Data Handling II

Grade 10 Math - Data Handling

Lesson Objectives

Define and understand mean, median, and mode.
Calculate measures of central tendency from raw and grouped data.
Interpret and compare data using central tendency.
Apply knowledge to real-life and exam-based data questions.

Lesson Introduction

When we collect data, we often want to summarize it using a single number that best represents the whole data set. This is where the measures of central tendency come in. In this lesson, we will learn how to calculate the mean, median, and mode, and how to use them to interpret data in various situations.

Core Lesson Content

Mean: Also known as the average. It is calculated by dividing the sum of values by the number of values.

$\text{Mean} = \frac{\text{Sum of values}}{\text{Number of values}}$

Median: This is the middle value when data is arranged in ascending or descending order. If the number of values is even, it is the average of the two middle values.

Mode: The number that appears most frequently in a data set. A data set may have one mode, more than one mode, or no mode at all.

Worked Example

Example 1: Calculate the mean of 5, 7, 9, 10, and 14.

\text{Mean} = \frac{5 + 7 + 9 + 10 + 14}{5} = \frac{45}{5} = 9

Example 2: Find the median of 4, 6, 8, 10, 12.
Data is already ordered. The middle value is

8

Example 3: Find the median of 3, 5, 7, 9.

\text{Median} = \frac{5 + 7}{2} = 6

Example 4: Find the mode of the data: 2, 4, 4, 5, 6.
Mode = 4 (since it appears most frequently).

Example 5: A student scored 55, 60, 60, 70, 75. What is the mean?

\text{Mean} = \frac{55 + 60 + 60 + 70 + 75}{5} = \frac{320}{5} = 64

Example 6: Calculate the mean of the data: 10, 20, 30, 40, 50, 60.

\text{Mean} = \frac{210}{6} = 35

Example 7: Find the mode of the data: 1, 3, 3, 4, 5, 6, 6, 6, 8.
Mode = 6

Example 8: Determine the median of the data: 14, 16, 17, 18, 20, 22, 24.
Median = 18

Example 9: Calculate the mean score of 5 students: 40, 50, 60, 70, 80.

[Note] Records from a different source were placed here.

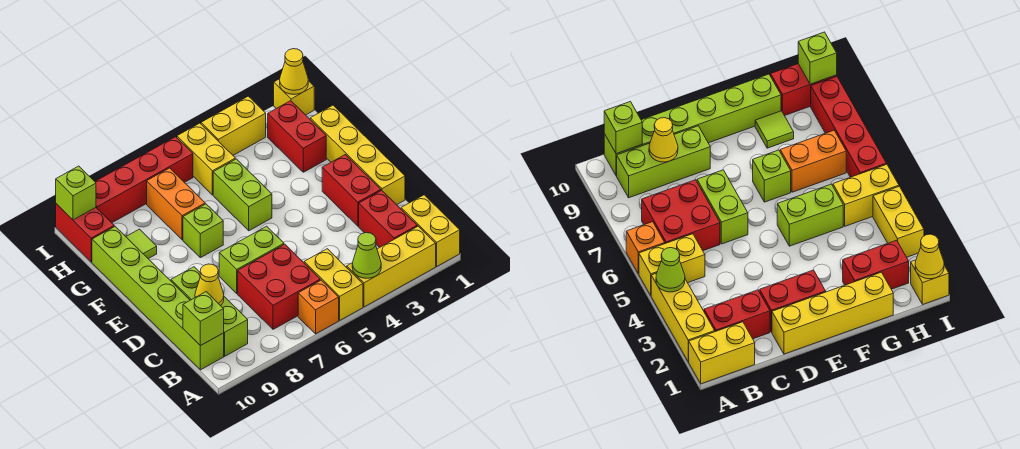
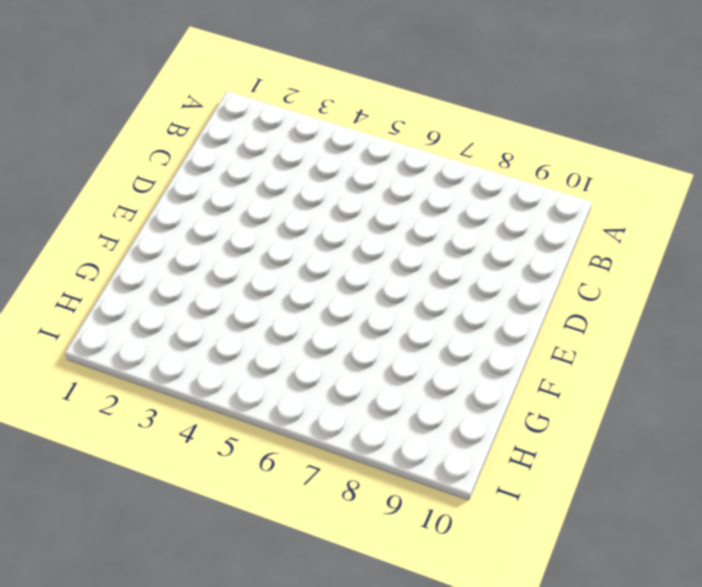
none -> yellow brick A1:B1 level 1
none -> yellow brick A2:A4 level 1
none -> yellow brick A5:B5 level 1

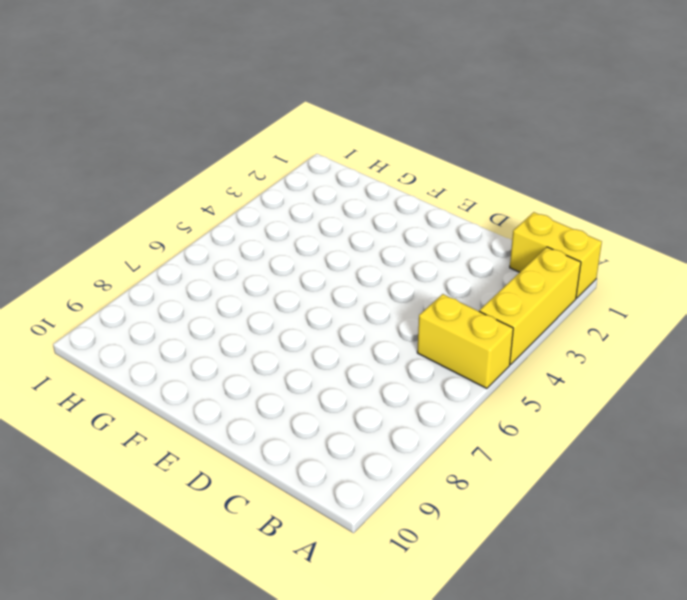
none -> orange brick A6 level 1
none -> red brick B2:C2 level 1
none -> red brick B6:C7 level 1

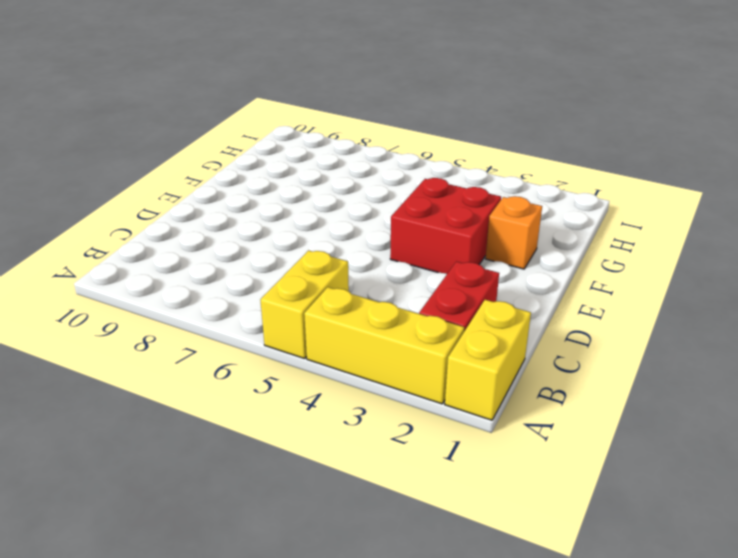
red brick E3:F4 level 1 -> red brick B6:C7 level 1
orange brick F2 level 1 -> orange brick A6 level 1
none -> lime brick B9:D9 level 1
none -> lime brick B10:G10 level 1
none -> yellow brick D1:G1 level 1

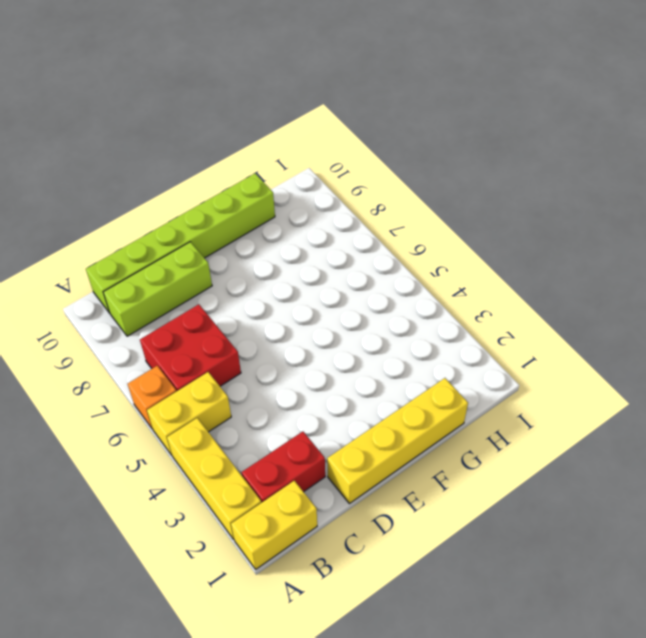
none -> red brick D2:E2 level 1
none -> lime brick D6:D7 level 1
none -> lime brick F5:G5 level 1

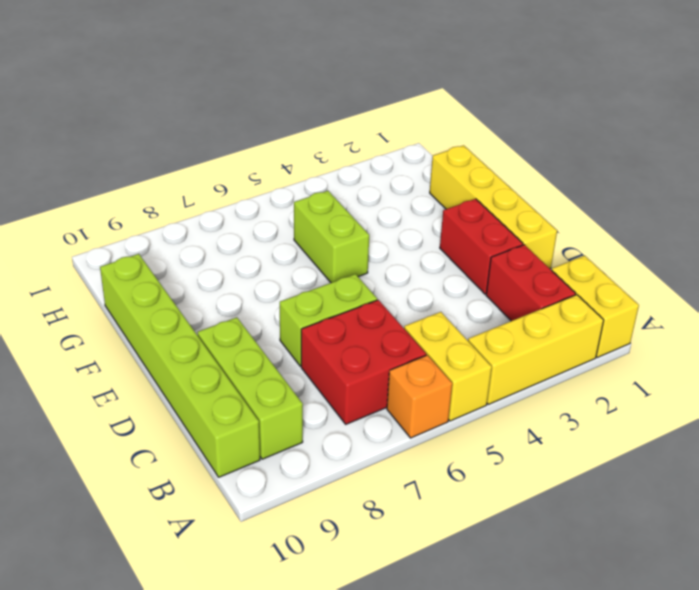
none -> lime brick F7 level 1
none -> red brick G2:H2 level 1
none -> orange brick G7:H7 level 1

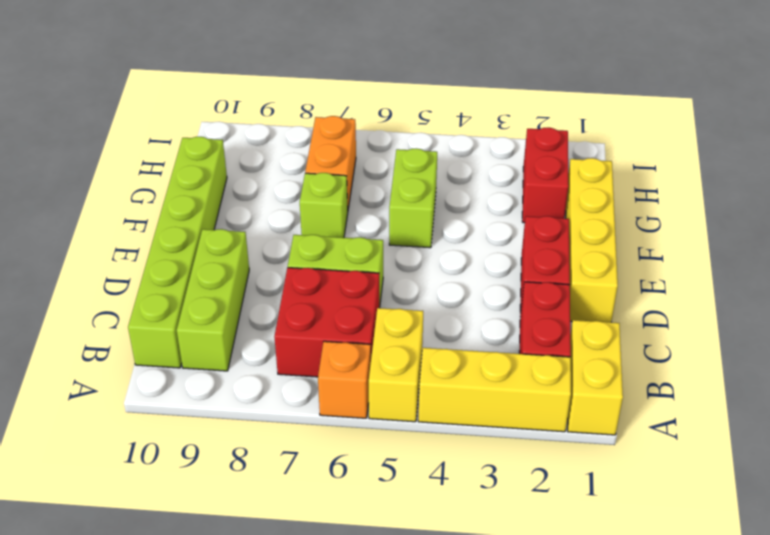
none -> lime tile G9 level 1
none -> yellow brick H5:I5 level 1
none -> red brick H10:I10 level 1

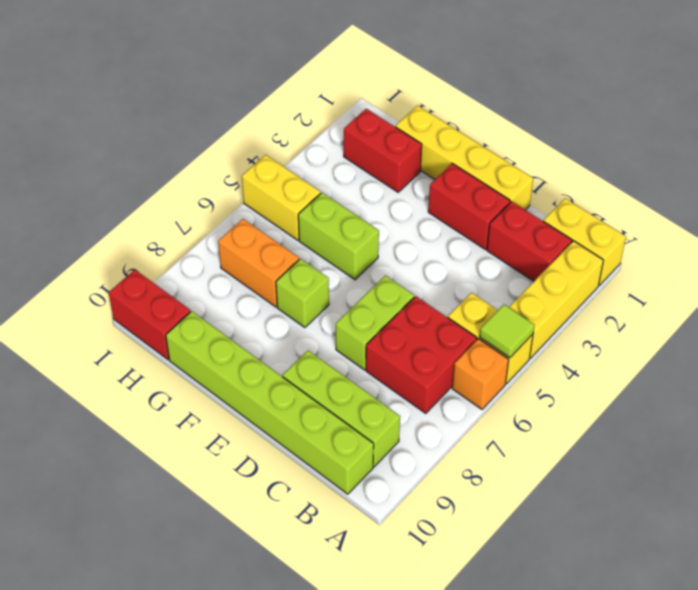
lime tile A5 level 2 -> lime tile G9 level 1
none -> yellow brick I1 level 1
none -> yellow brick I3:I4 level 1
none -> red brick I6:I9 level 1

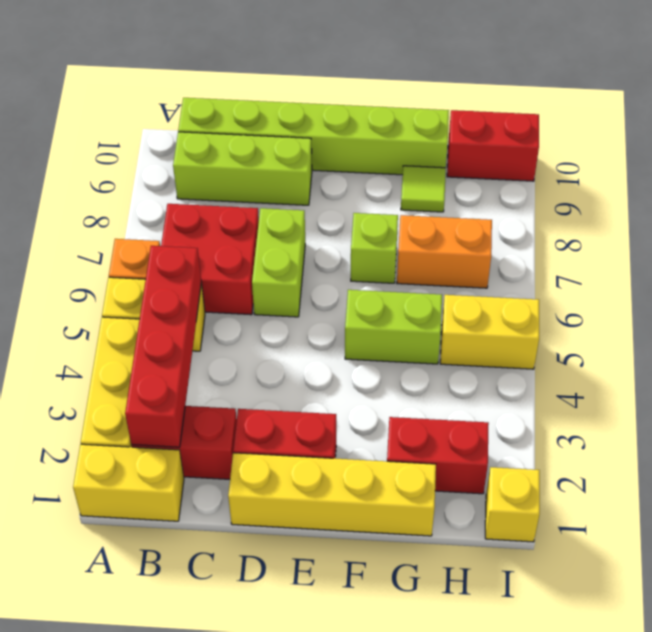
red brick B2:B5 level 2 -> red brick I6:I9 level 1
none -> yellow brick I3:I4 level 1
none -> lime cone A4 level 2
none -> lime brick B10 level 2

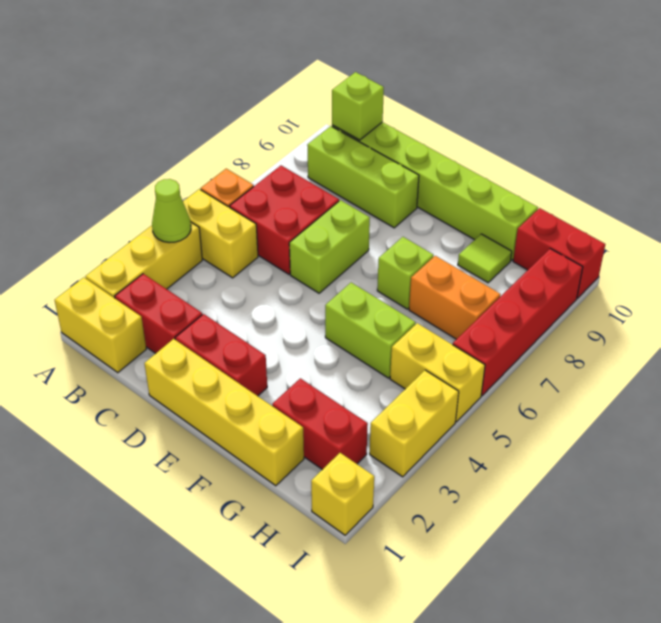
none -> yellow cone C9 level 2
none -> yellow cone I1 level 2
none -> lime brick I10 level 2

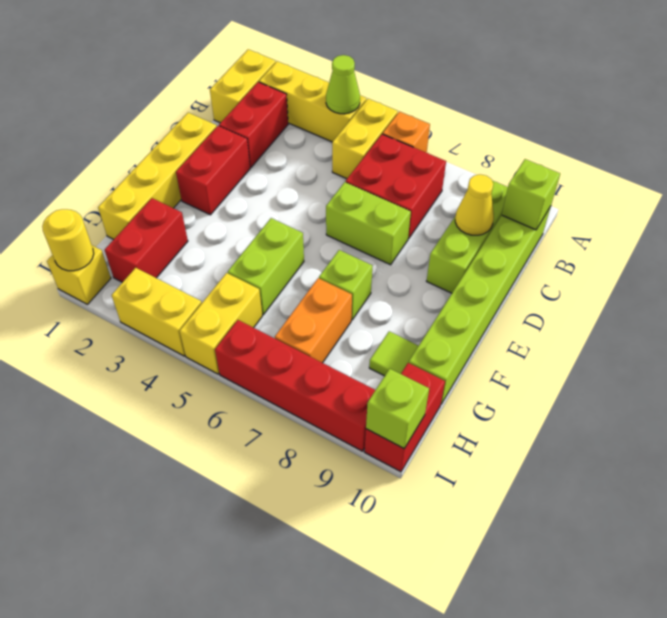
yellow round brick I1 level 2 -> yellow cone I1 level 2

\text{Mean} = \frac{40 + 50 + 60 + 70 + 80}{5} = \frac{300}{5} = 60

Example 10: Find the mean of the frequencies in the table:

Value (x)	Frequency (f)
2	1
4	2
6	3

\text{Mean} = \frac{(2 \times 1) + (4 \times 2) + (6 \times 3)}{1 + 2 + 3} = \frac{2 + 8 + 18}{6} = \frac{28}{6} = 4.67

Exercises

Find the mode in the set: $3, 5, 7, 5, 9, 5, 11$ .
[WAEC] Calculate the mean of the following data: $4, 8, 12, 16, 20$ . [Past Question]
Find the median of: $6, 8, 10, 12, 14, 16$ .
The median of the numbers $2, 3, 4, 6, 8, 9, 11$ is what?
[NECO] The marks scored by a student are: $72, 65, 80, 90, 85$ . Find the mean mark. [Past Question]
Determine the mode from this set: $4, 6, 6, 7, 8, 10$ .
[NABTEC] A frequency table is given: $x = 1, 2, 3$ ; $f = 2, 3, 5$ . Find the mean. [Past Question]
In a data set $10, 15, 15, 20, 25$ , calculate the mean, median, and mode.
[JAMB] The average height of 5 players is $1.8\, \text{m}$ . What is the total height? [Past Question]
What is the mode of the ages: $15, 16, 17, 15, 16, 18$ ?

Conclusion/Recap

In this lesson, we explored how to calculate and interpret the measures of central tendency: mean, median, and mode. These are essential tools for analyzing and summarizing data. In the next lesson, we will delve into measures of dispersion like range, variance, and standard deviation.